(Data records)
****************************************
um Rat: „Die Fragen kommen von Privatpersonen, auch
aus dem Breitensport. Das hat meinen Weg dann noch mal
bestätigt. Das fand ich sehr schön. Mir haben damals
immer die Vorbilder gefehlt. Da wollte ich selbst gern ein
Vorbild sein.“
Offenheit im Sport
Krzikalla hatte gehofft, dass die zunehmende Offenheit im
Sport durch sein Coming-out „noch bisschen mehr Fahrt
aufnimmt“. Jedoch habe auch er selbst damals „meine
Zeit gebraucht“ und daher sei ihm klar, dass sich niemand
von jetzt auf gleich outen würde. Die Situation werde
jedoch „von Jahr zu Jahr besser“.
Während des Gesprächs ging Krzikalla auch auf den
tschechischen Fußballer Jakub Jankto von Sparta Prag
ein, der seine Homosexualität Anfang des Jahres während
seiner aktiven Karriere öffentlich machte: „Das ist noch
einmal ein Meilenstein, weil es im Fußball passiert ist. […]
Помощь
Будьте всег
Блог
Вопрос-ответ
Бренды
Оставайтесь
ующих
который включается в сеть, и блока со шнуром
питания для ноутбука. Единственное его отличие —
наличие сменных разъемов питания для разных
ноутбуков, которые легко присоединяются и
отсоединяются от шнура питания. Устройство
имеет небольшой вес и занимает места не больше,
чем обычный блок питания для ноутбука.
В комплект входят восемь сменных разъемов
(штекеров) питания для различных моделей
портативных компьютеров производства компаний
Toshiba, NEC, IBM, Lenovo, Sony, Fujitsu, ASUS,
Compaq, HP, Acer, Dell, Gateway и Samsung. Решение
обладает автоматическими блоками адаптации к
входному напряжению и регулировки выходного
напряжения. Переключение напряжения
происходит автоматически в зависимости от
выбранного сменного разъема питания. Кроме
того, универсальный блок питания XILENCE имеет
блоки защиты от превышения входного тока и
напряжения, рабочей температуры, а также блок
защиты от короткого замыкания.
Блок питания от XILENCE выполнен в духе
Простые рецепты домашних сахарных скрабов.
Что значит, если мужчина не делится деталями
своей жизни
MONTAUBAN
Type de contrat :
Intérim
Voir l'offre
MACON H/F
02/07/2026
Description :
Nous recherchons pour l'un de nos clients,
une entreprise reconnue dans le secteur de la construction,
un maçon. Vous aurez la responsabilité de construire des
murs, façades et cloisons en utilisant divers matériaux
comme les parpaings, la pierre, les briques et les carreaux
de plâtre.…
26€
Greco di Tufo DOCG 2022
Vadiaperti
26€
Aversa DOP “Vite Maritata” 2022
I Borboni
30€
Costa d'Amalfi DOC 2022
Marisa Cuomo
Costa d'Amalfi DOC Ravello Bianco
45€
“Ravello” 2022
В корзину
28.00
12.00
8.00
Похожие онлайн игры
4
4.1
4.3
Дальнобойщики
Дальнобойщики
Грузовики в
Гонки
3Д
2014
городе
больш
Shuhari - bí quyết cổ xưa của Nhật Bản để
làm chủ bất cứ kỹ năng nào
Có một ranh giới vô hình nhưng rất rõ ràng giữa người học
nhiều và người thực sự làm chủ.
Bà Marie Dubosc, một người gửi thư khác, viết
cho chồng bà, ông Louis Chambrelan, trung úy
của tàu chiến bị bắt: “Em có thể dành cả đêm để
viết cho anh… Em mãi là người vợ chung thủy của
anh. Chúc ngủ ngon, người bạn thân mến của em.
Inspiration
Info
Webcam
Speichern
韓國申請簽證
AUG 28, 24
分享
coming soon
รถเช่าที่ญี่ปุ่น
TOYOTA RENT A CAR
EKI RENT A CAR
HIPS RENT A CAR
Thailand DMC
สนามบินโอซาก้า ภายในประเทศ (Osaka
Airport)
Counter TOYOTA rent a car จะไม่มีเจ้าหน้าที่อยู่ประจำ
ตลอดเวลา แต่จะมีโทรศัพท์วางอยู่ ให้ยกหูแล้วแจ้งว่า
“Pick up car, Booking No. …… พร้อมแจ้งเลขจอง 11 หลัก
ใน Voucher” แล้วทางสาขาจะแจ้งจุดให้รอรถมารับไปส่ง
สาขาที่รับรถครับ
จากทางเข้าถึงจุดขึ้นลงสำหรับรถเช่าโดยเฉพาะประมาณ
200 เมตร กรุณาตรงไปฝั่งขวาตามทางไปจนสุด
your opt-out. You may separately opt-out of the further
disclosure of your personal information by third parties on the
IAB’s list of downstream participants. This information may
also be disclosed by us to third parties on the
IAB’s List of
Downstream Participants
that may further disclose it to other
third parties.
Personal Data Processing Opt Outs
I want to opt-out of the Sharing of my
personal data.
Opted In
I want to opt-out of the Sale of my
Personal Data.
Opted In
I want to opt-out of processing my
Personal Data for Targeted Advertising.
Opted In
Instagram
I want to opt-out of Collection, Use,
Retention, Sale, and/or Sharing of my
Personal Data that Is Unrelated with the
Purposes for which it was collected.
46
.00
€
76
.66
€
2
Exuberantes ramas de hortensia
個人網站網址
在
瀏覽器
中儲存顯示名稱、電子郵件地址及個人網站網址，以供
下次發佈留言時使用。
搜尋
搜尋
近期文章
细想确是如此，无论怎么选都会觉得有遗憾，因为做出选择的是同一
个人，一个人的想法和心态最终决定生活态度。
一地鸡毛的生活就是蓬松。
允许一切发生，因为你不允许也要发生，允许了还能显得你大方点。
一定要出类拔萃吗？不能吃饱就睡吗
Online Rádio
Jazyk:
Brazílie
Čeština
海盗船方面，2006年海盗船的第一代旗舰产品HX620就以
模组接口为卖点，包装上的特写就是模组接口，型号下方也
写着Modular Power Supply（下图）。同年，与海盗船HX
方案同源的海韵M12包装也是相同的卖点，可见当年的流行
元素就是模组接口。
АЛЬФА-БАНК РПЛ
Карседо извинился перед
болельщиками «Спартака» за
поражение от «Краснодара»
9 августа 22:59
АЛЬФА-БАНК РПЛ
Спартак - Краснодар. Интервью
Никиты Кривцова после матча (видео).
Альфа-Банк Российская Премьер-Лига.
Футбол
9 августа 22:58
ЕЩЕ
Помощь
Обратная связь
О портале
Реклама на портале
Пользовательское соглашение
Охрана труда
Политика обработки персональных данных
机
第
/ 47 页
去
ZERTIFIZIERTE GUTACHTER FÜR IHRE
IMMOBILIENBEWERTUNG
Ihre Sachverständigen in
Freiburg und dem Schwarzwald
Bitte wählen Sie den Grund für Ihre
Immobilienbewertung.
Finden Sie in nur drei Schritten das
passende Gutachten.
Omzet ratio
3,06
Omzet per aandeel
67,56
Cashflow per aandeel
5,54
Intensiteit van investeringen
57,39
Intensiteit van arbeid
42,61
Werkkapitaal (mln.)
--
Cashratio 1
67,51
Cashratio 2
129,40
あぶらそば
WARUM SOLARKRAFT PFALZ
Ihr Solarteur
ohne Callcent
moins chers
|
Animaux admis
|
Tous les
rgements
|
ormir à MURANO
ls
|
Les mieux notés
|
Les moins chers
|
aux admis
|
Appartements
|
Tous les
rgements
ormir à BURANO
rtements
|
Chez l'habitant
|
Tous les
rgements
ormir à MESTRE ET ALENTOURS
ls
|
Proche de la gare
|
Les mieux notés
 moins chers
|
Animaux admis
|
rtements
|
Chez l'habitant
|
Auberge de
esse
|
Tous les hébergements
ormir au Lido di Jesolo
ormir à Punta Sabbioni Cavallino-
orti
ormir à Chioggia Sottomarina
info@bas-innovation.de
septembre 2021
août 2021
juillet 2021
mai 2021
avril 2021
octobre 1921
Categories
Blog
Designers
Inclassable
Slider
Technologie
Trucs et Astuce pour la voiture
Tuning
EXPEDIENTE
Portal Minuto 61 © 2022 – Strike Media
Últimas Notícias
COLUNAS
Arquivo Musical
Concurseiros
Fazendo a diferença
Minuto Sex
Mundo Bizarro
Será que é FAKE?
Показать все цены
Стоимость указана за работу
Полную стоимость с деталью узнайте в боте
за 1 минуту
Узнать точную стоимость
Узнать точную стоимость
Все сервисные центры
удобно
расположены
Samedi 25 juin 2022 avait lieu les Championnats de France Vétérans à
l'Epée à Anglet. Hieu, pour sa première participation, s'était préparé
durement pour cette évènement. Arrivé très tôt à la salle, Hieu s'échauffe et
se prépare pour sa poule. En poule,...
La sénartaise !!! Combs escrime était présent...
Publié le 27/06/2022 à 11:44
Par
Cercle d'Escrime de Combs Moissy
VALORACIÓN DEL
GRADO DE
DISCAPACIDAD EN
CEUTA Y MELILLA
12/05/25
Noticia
****************************************
## JOB ITEM
Starting at the line that contains "comme les parpaings, la" and stopping after the line that contains "200 เมตร กรุณาตรงไปฝั่งขวาตามทางไปจนสุด", write out every line exactly as it appears above, and no other line.

## THE ANSWER
comme les parpaings, la pierre, les briques et les carreaux
de plâtre.…
26€
Greco di Tufo DOCG 2022
Vadiaperti
26€
Aversa DOP “Vite Maritata” 2022
I Borboni
30€
Costa d'Amalfi DOC 2022
Marisa Cuomo
Costa d'Amalfi DOC Ravello Bianco
45€
“Ravello” 2022
В корзину
28.00
12.00
8.00
Похожие онлайн игры
4
4.1
4.3
Дальнобойщики
Дальнобойщики
Грузовики в
Гонки
3Д
2014
городе
больш
Shuhari - bí quyết cổ xưa của Nhật Bản để
làm chủ bất cứ kỹ năng nào
Có một ranh giới vô hình nhưng rất rõ ràng giữa người học
nhiều và người thực sự làm chủ.
Bà Marie Dubosc, một người gửi thư khác, viết
cho chồng bà, ông Louis Chambrelan, trung úy
của tàu chiến bị bắt: “Em có thể dành cả đêm để
viết cho anh… Em mãi là người vợ chung thủy của
anh. Chúc ngủ ngon, người bạn thân mến của em.
Inspiration
Info
Webcam
Speichern
韓國申請簽證
AUG 28, 24
分享
coming soon
รถเช่าที่ญี่ปุ่น
TOYOTA RENT A CAR
EKI RENT A CAR
HIPS RENT A CAR
Thailand DMC
สนามบินโอซาก้า ภายในประเทศ (Osaka
Airport)
Counter TOYOTA rent a car จะไม่มีเจ้าหน้าที่อยู่ประจำ
ตลอดเวลา แต่จะมีโทรศัพท์วางอยู่ ให้ยกหูแล้วแจ้งว่า
“Pick up car, Booking No. …… พร้อมแจ้งเลขจอง 11 หลัก
ใน Voucher” แล้วทางสาขาจะแจ้งจุดให้รอรถมารับไปส่ง
สาขาที่รับรถครับ
จากทางเข้าถึงจุดขึ้นลงสำหรับรถเช่าโดยเฉพาะประมาณ
200 เมตร กรุณาตรงไปฝั่งขวาตามทางไปจนสุด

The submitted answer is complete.